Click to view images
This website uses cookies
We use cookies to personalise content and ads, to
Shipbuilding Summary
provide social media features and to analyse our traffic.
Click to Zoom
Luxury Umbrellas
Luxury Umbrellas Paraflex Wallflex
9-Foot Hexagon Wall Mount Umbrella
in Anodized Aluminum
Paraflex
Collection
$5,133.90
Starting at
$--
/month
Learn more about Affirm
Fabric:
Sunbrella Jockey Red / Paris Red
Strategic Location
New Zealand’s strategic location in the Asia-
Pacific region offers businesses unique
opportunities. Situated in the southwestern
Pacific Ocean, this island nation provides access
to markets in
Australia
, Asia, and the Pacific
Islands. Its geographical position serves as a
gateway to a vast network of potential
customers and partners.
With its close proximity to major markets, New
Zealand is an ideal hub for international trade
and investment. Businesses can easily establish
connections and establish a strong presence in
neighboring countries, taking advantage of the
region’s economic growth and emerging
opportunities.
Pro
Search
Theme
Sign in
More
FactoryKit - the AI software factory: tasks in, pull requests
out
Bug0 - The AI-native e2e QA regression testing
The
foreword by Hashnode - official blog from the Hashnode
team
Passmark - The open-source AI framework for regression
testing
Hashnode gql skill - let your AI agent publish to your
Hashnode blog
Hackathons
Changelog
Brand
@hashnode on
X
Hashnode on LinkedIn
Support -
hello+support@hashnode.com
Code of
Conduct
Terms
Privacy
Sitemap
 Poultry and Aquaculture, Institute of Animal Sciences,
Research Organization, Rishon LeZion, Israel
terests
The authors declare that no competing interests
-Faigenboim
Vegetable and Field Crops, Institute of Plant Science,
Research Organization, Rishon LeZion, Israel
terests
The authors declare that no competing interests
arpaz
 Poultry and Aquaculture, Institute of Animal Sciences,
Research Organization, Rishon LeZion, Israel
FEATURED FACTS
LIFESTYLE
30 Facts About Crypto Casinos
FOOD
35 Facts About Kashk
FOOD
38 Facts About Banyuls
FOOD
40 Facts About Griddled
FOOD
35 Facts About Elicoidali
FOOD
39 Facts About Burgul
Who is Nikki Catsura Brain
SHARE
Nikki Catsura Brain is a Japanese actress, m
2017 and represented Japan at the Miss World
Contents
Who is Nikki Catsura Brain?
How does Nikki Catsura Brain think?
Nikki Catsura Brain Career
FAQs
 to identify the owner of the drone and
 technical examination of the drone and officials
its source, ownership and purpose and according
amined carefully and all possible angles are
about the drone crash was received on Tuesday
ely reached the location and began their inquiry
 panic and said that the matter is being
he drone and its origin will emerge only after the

## YOUR TASK
Print the listing above in full, exactly as it is.

## ANSWER TO THIS TASK
Click to view images
This website uses cookies
We use cookies to personalise content and ads, to
Shipbuilding Summary
provide social media features and to analyse our traffic.
Click to Zoom
Luxury Umbrellas
Luxury Umbrellas Paraflex Wallflex
9-Foot Hexagon Wall Mount Umbrella
in Anodized Aluminum
Paraflex
Collection
$5,133.90
Starting at
$--
/month
Learn more about Affirm
Fabric:
Sunbrella Jockey Red / Paris Red
Strategic Location
New Zealand’s strategic location in the Asia-
Pacific region offers businesses unique
opportunities. Situated in the southwestern
Pacific Ocean, this island nation provides access
to markets in
Australia
, Asia, and the Pacific
Islands. Its geographical position serves as a
gateway to a vast network of potential
customers and partners.
With its close proximity to major markets, New
Zealand is an ideal hub for international trade
and investment. Businesses can easily establish
connections and establish a strong presence in
neighboring countries, taking advantage of the
region’s economic growth and emerging
opportunities.
Pro
Search
Theme
Sign in
More
FactoryKit - the AI software factory: tasks in, pull requests
out
Bug0 - The AI-native e2e QA regression testing
The
foreword by Hashnode - official blog from the Hashnode
team
Passmark - The open-source AI framework for regression
testing
Hashnode gql skill - let your AI agent publish to your
Hashnode blog
Hackathons
Changelog
Brand
@hashnode on
X
Hashnode on LinkedIn
Support -
hello+support@hashnode.com
Code of
Conduct
Terms
Privacy
Sitemap
 Poultry and Aquaculture, Institute of Animal Sciences,
Research Organization, Rishon LeZion, Israel
terests
The authors declare that no competing interests
-Faigenboim
Vegetable and Field Crops, Institute of Plant Science,
Research Organization, Rishon LeZion, Israel
terests
The authors declare that no competing interests
arpaz
 Poultry and Aquaculture, Institute of Animal Sciences,
Research Organization, Rishon LeZion, Israel
FEATURED FACTS
LIFESTYLE
30 Facts About Crypto Casinos
FOOD
35 Facts About Kashk
FOOD
38 Facts About Banyuls
FOOD
40 Facts About Griddled
FOOD
35 Facts About Elicoidali
FOOD
39 Facts About Burgul
Who is Nikki Catsura Brain
SHARE
Nikki Catsura Brain is a Japanese actress, m
2017 and represented Japan at the Miss World
Contents
Who is Nikki Catsura Brain?
How does Nikki Catsura Brain think?
Nikki Catsura Brain Career
FAQs
 to identify the owner of the drone and
 technical examination of the drone and officials
its source, ownership and purpose and according
amined carefully and all possible angles are
about the drone crash was received on Tuesday
ely reached the location and began their inquiry
 panic and said that the matter is being
he drone and its origin will emerge only after the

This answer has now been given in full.